2019 Farminary Amer Agrarians Menu
(Photo: Ben Johnston)

One important component of the course was an oral history project, in which students interviewed a New Jersey agrarian. Many interviews were then submitted into the Princeton Public Library’s oral history project and database. For MDiv student Hannah Grace Lehmann, this added yet another practical layer to the study of food producers, since it allowed students to “listen to the stories of the common person,” she explains. “This is not the person who will spend their life writing books, but one who has an equally important story to share.”

For her project, Lehmann interviewed a shepherdess, who found herself caring for a flock of sheep, despite never doing that sort of work before. “She stepped up, even when she didn’t know what she was getting herself into,” Lehmann says. “It’s inspirational because climate change is dominating our generation’s thinking about the future. It can feel overwhelming, but you can start with something that points towards hope, as she did.”

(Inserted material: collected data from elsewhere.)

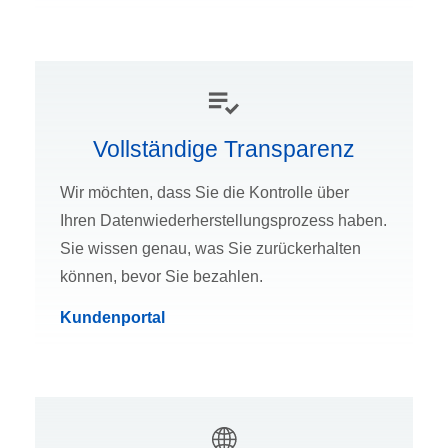
Vollständige Transparenz
Wir möchten, dass Sie die Kontrolle über
Ihren Datenwiederherstellungsprozess haben.
Sie wissen genau, was Sie zurückerhalten
können, bevor Sie bezahlen.
Kundenportal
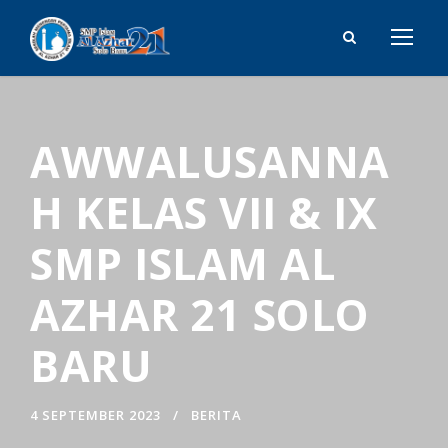
AWWALUSANNA
H KELAS VII & IX
SMP ISLAM AL
AZHAR 21 SOLO
BARU
4 SEPTEMBER 2023
BERITA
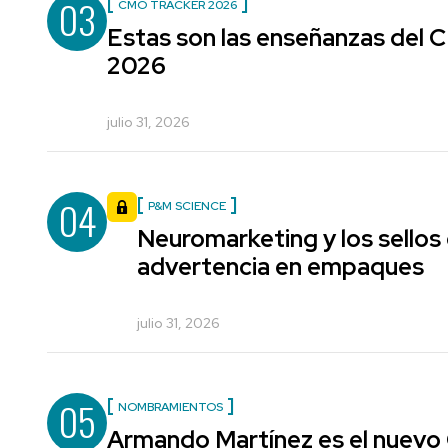
03
CMO TRACKER 2026
Estas son las enseñanzas del
2026
julio 31, 2026
04
P&M SCIENCE
Neuromarketing y los sellos
advertencia en empaques
julio 31, 2026
05
NOMBRAMIENTOS
Armando Martínez es el nuevo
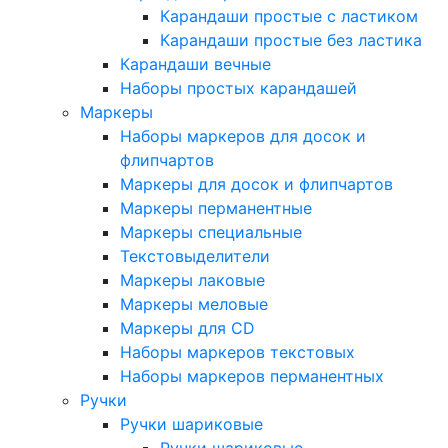
Карандаши простые с ластиком
Карандаши простые без ластика
Карандаши вечные
Наборы простых карандашей
Маркеры
Наборы маркеров для досок и
флипчартов
Маркеры для досок и флипчартов
Маркеры перманентные
Маркеры специальные
Текстовыделители
Маркеры лаковые
Маркеры меловые
Маркеры для CD
Наборы маркеров текстовых
Наборы маркеров перманентных
Ручки
Ручки шариковые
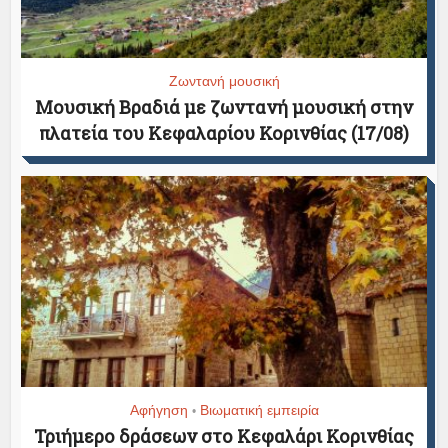
Ζωντανή μουσική
Μουσική Βραδιά με ζωντανή μουσική στην
πλατεία του Κεφαλαρίου Κορινθίας (17/08)
Αφήγηση
Βιωματική εμπειρία
•
Τριήμερο δράσεων στο Κεφαλάρι Κορινθίας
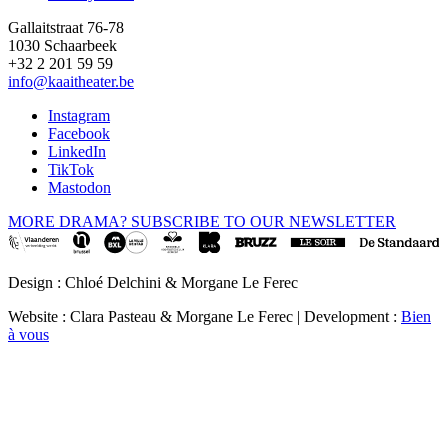
Gallaitstraat 76-78
1030 Schaarbeek
+32 2 201 59 59
info@kaaitheater.be
Instagram
Facebook
LinkedIn
TikTok
Mastodon
MORE DRAMA? SUBSCRIBE TO OUR NEWSLETTER
Design : Chloé Delchini & Morgane Le Ferec
Website : Clara Pasteau & Morgane Le Ferec | Development :
Bien
à vous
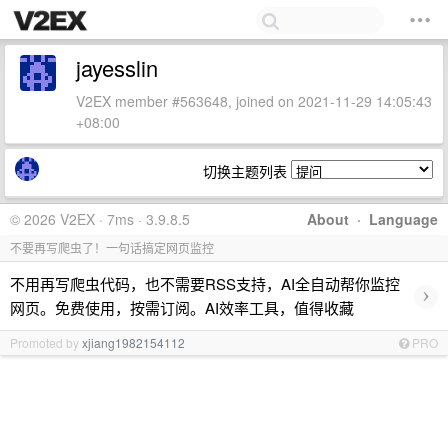
jayesslin
V2EX member #563648, joined on 2021-11-29 14:05:43
+08:00
切换主题列表
© 2026 V2EX · 7ms · 3.9.8.5
About
·
Language
不要再写爬虫了！一句话搞定网页监控
不用再写爬虫代码，也不需要RSS支持，AI全自动帮你监控
›
网页。免费使用，按需订阅。AI效率工具，值得收藏
Promoted by
xjiang1982154112
PRO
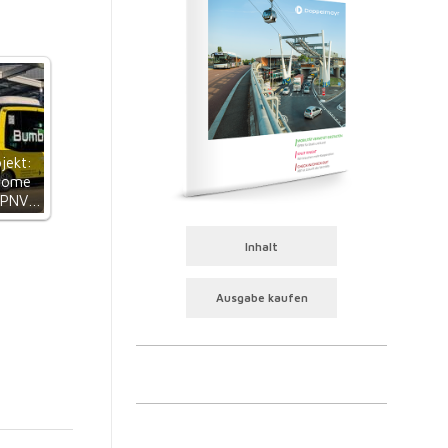
jekt:
nome
 ÖPNV…
Inhalt
Ausgabe kaufen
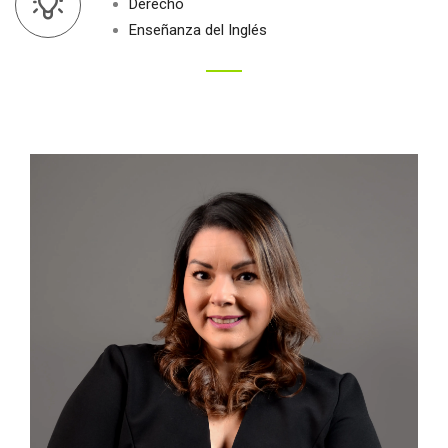
Derecho
Enseñanza del Inglés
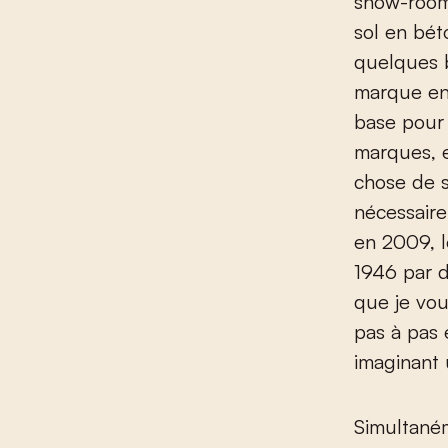
show-room
sol en bét
quelques b
marque en 
base pour 
marques, e
chose de s
nécessaire
en 2009, l
1946 par d
que je vou
pas à pas
imaginant 
Simultané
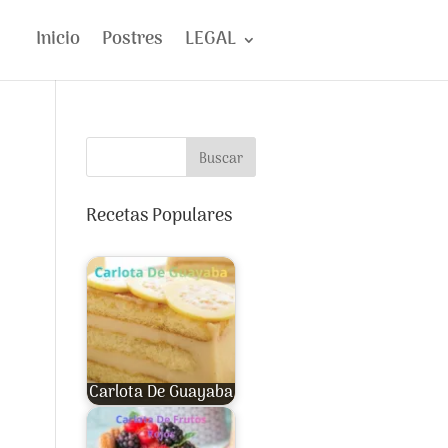
Inicio
Postres
LEGAL
Buscar
Recetas Populares
Carlota De Guayaba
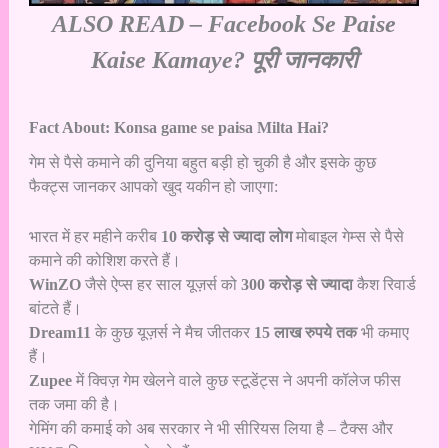
ALSO READ –
Facebook Se Paise
Kaise Kamaye? पूरी जानकारी
Fact About: Konsa game se paisa Milta Hai?
गेम से पैसे कमाने की दुनिया बहुत बड़ी हो चुकी है और इसके कुछ
फैक्ट्स जानकर आपको खुद यकीन हो जाएगा:
भारत में हर महीने करीब
10 करोड़ से ज्यादा लोग
मोबाइल गेम्स से पैसे
कमाने की कोशिश करते हैं।
WinZO
जैसे ऐप्स हर साल यूज़र्स को
300 करोड़ से ज्यादा
कैश रिवार्ड
बांटते हैं।
Dream11
के कुछ यूज़र्स ने मैच जीतकर
15 लाख रुपये तक
भी कमाए
हैं।
Zupee
में क्विज़ गेम खेलने वाले कुछ स्टूडेंट्स ने अपनी कॉलेज फीस
तक जमा की है।
गेमिंग की कमाई को अब सरकार ने भी सीरियस लिया है – टैक्स और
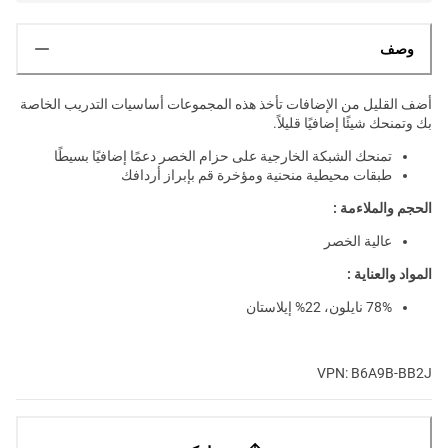
وصف
أضف القليل من الإضافات تأخذ هذه المجموعات أساسيات التدريب الخاصة
بك وتمنحك شيئًا إضافيًا قليلاً.
تمنحك الشبكة الخارجية على حزام الخصر دعمًا إضافيًا بسيطًا
طبقات محيطية منحنية ومؤخرة قم بإبراز أردافك
الحجم والملاءمة :
عالية الخصر
المواد والعناية :
78% نايلون، 22% إيلاستان
VPN: B6A9B-BB2J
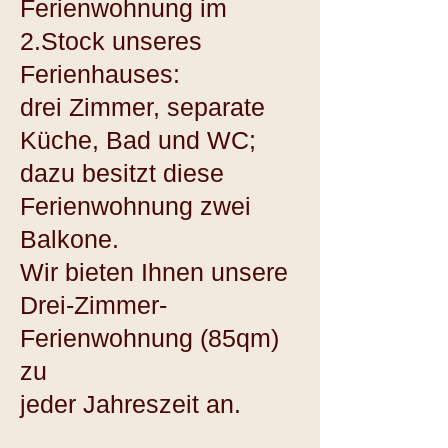
Ferienwohnung im
2.Stock unseres
Ferienhauses:
drei Zimmer, separate
Küche, Bad und WC;
dazu besitzt diese
Ferienwohnung zwei
Balkone.
Wir bieten Ihnen unsere
Drei-Zimmer-
Ferienwohnung (85qm)
zu
jeder Jahreszeit an.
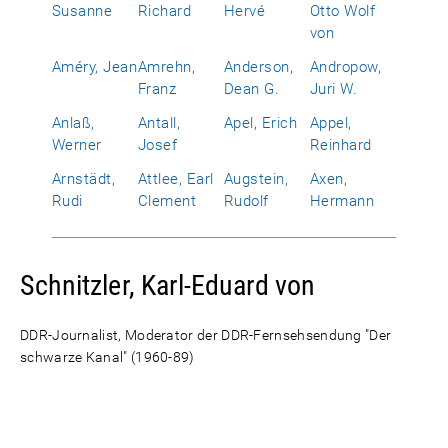
Susanne
Richard
Hervé
Otto Wolf
von
Améry, Jean
Amrehn,
Anderson,
Andropow,
Franz
Dean G.
Juri W.
Anlaß,
Antall,
Apel, Erich
Appel,
Werner
Josef
Reinhard
Arnstädt,
Attlee, Earl
Augstein,
Axen,
Rudi
Clement
Rudolf
Hermann
Schnitzler, Karl-Eduard von
DDR-Journalist, Moderator der DDR-Fernsehsendung "Der
schwarze Kanal" (1960-89)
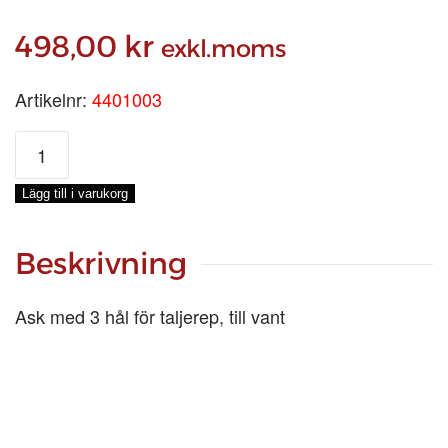
498,00
kr
exkl.moms
Artikelnr:
4401003
JUNGFRU
3
tum
Lägg till i varukorg
mängd
Beskrivning
Ask med 3 hål för taljerep, till vant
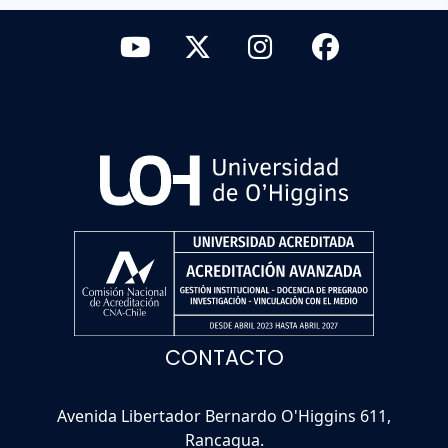
CONTACTO
Avenida Libertador Bernardo O'Higgins 611,
Rancagua.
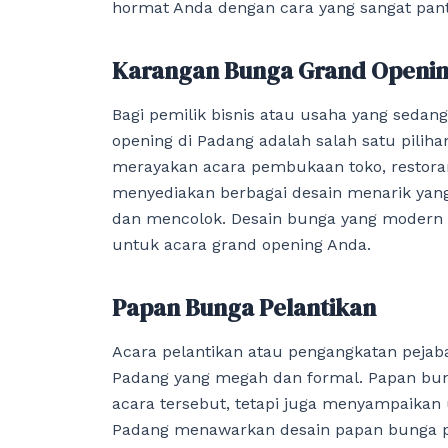
hormat Anda dengan cara yang sangat pant
Karangan Bunga Grand Openi
Bagi pemilik bisnis atau usaha yang seda
opening di Padang adalah salah satu pilih
merayakan acara pembukaan toko, restoran
menyediakan berbagai desain menarik yan
dan mencolok. Desain bunga yang modern
untuk acara grand opening Anda.
Papan Bunga Pelantikan
Acara pelantikan atau pengangkatan peja
Padang yang megah dan formal. Papan bun
acara tersebut, tetapi juga menyampaikan 
Padang menawarkan desain papan bunga p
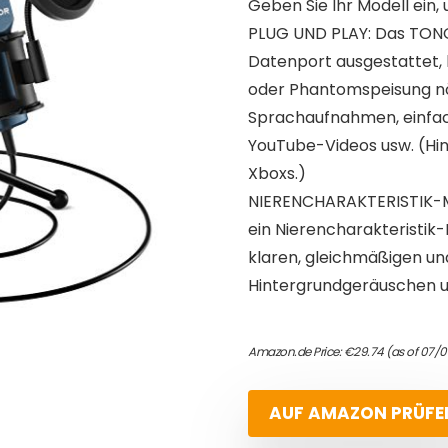
Geben Sie Ihr Modell ein, 
PLUG UND PLAY: Das TONO
Datenport ausgestattet, 
oder Phantomspeisung nöti
Sprachaufnahmen, einfac
YouTube-Videos usw. (Hin
Xboxs.)
NIERENCHARAKTERISTIK-M
ein Nierencharakteristik
klaren, gleichmäßigen u
Hintergrundgeräuschen u
Amazon.de Price:
€
29.74
(as of 07/0
AUF AMAZON PRÜFE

Chu chose a fisherman as the subject of his oral history project, and was impressed by his subject’s sense of responsibility for the ocean. As he noticed the waters warming and getting more acidic, he started working with research scientists interested in climate change. “We have a tendency to caricature the people who grow our food, but there’s an interdependence between production and science,” Chu says. “Everything is better if we collaborate, as opposed to living in silos and thinking it’s not our responsibility.”

What students took from the course ranged from new friendships with Princeton University students to appreciating the spiritual rhythm of remembering where our food comes from. But if you ask Chu, it’s the practical application of faith that he will take with him. “Theological education has to be done in conversation with the broader world,” he says. “It’s not sufficient if we’re sitting in a classroom, having abstract debates about what a theologian said or wrote. We have to be asking questions about how what we read affects real lives.”